November 13th, feast of our three Bulgarian martyrs.
A Shared Holiness
The feast of our three martyrs is approaching and
once again we are called to reflect on the meaning of their witness, on
the importance of this event, today, for the entire Assumption Family.
It is necessary to acknowledge with gratitude that
the “Mission d’Orient” (Mission in Eastern Europe) is the fruit of
self-giving of numerous priests, brothers, and sisters (coming first of
all from France and, then, particularly from the Province of Lyon, which
extended well beyond the borders of France) and that this mission to
Eastern Europe continues its history thanks to the generosity of the
Province of France.
Among them, there are some who have risked and continue to risk their lives in the service of the Gospel.
There are some there who have been imprisoned and been beaten by the police.

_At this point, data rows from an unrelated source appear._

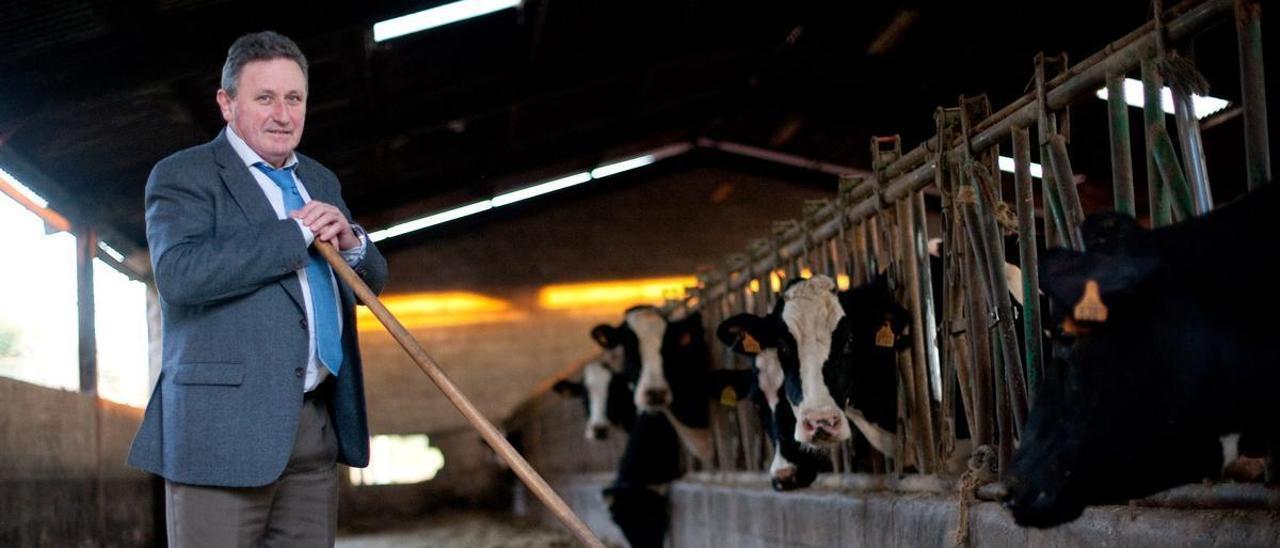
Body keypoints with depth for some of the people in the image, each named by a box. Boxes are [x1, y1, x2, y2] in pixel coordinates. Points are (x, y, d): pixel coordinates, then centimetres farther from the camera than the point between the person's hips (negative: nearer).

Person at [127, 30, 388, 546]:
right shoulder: (183, 175, -2)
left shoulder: (320, 181, 22)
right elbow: (178, 272, -19)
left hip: (318, 423, 7)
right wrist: (298, 232, -14)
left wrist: (350, 241, -1)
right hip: (226, 422, -7)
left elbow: (372, 280, 23)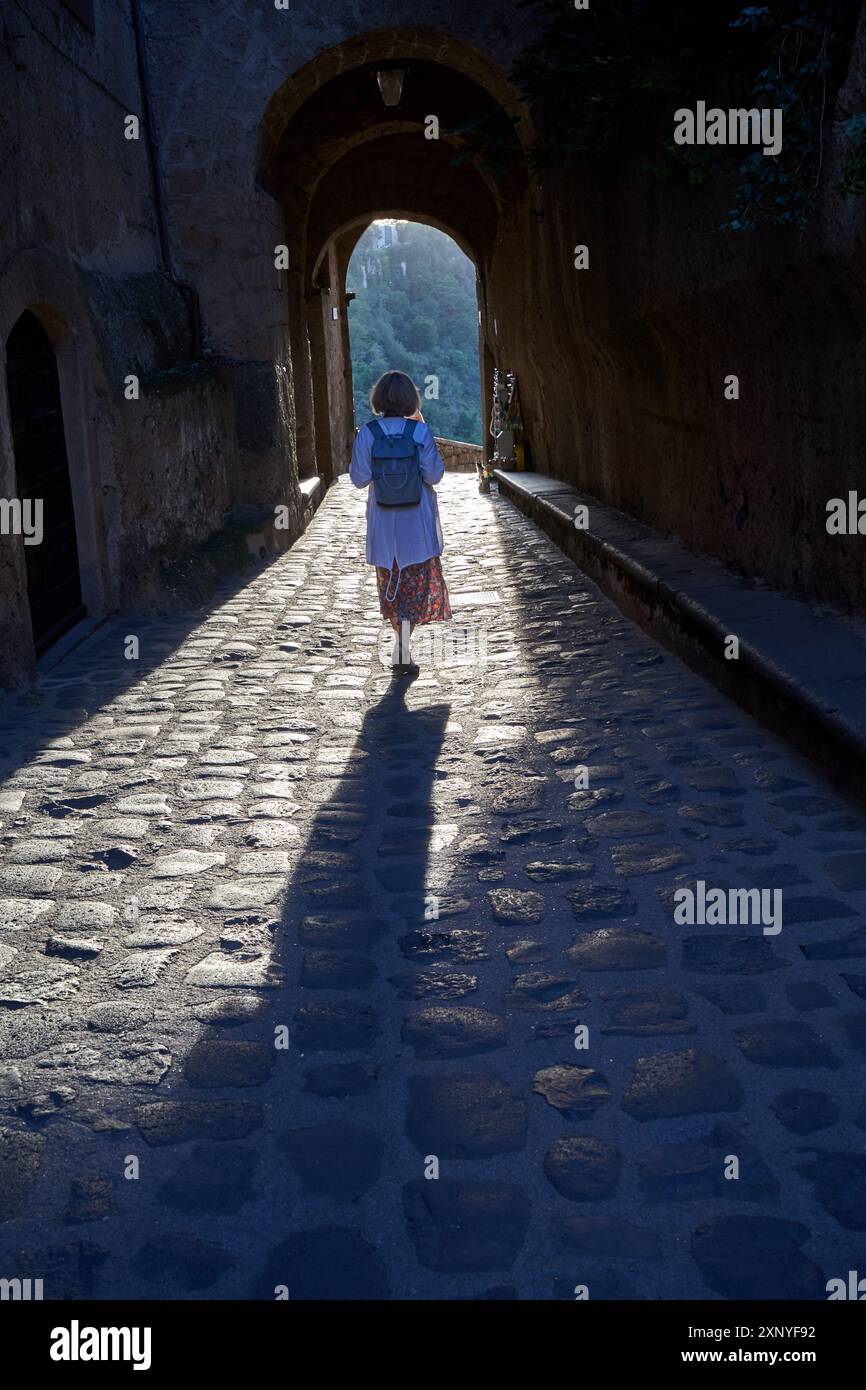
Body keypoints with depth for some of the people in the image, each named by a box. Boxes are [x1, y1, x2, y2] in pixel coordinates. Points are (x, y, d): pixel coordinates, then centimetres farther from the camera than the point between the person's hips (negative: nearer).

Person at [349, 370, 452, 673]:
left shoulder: (367, 433, -9)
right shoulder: (420, 431, -12)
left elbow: (360, 478, -7)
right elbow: (434, 475, -9)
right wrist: (424, 433, 0)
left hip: (383, 521, 2)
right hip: (417, 521, -2)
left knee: (391, 581, 17)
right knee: (417, 582, 7)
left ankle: (402, 644, 27)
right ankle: (402, 653, -4)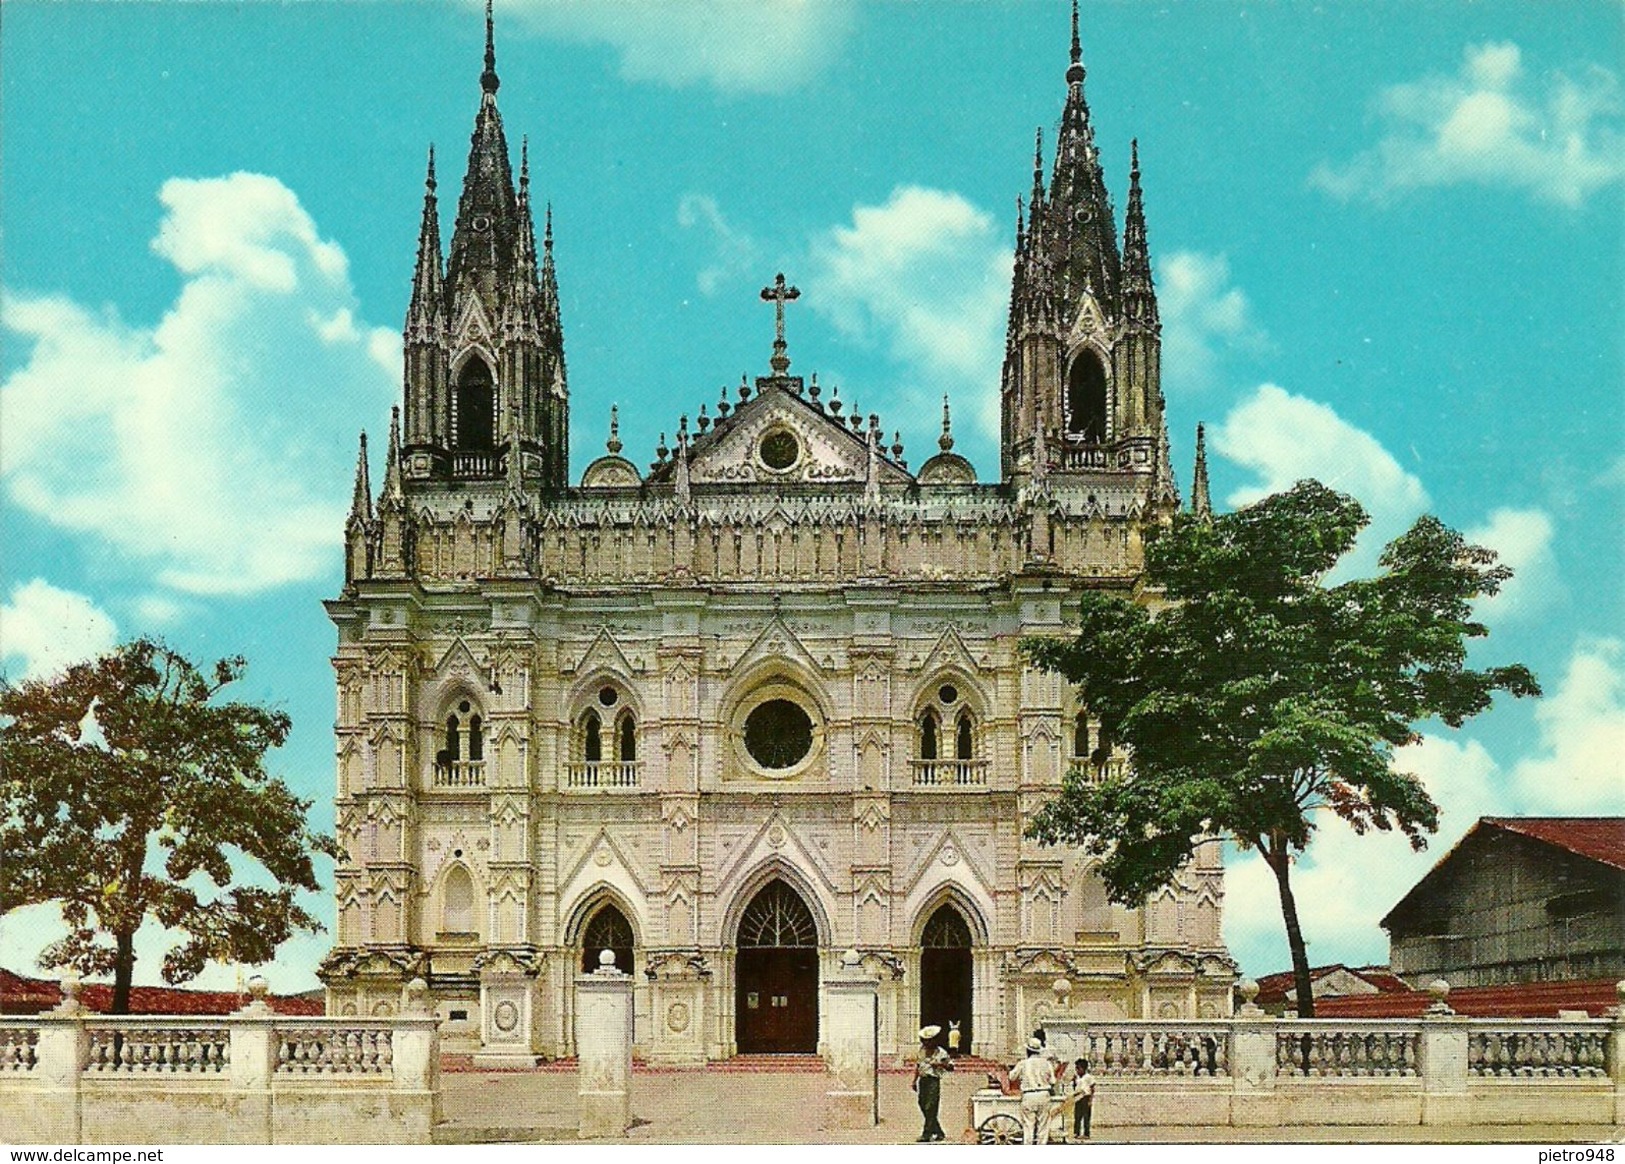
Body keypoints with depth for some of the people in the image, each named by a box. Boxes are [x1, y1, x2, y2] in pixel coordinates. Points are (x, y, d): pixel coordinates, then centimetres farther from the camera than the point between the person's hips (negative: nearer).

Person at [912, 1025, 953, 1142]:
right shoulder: (922, 1050, 13)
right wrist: (915, 1081, 15)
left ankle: (926, 1135, -10)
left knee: (930, 1109, -10)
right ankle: (939, 1133, 18)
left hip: (933, 1081, -6)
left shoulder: (941, 1053, -2)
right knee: (923, 1107, 8)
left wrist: (940, 1064, -17)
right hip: (923, 1080, 6)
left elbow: (951, 1067, 0)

Likewise, the history of Assumption in Latin America guards the memory of brothers who were imprisoned and killed because of their faith.
Kamen Vitchev, Pavel Djidjov, and Josaphat Chichkov invite us
“to spread far and wide the Catholic spirit, open to all people.”
They are at the side of our founding brothers in the Philippines and in Togo. They are there in a special way at the side of our brothers in Communist Vietnam.
These fathers are the living source of unity and
communion for all of Assumption. We could make of November 13 a feast
which recalls the Assumptionist missionary spirit, a spirit which “impels
us....to go wherever God is threatened in man and man is threatened as
image of God.”
The presence of our three Bulgarian martyrs among us is a life-giving
source where we can find the strength, the courage, and the faith
necessary to keep on being founders and witnesses to Christ in the world.
Their faces remind us of the faces of all those brothers, sisters, and lay
friends in the Assumption Family who have given and continue to give their
lives for the common good, for the coming of the Kingdom of God.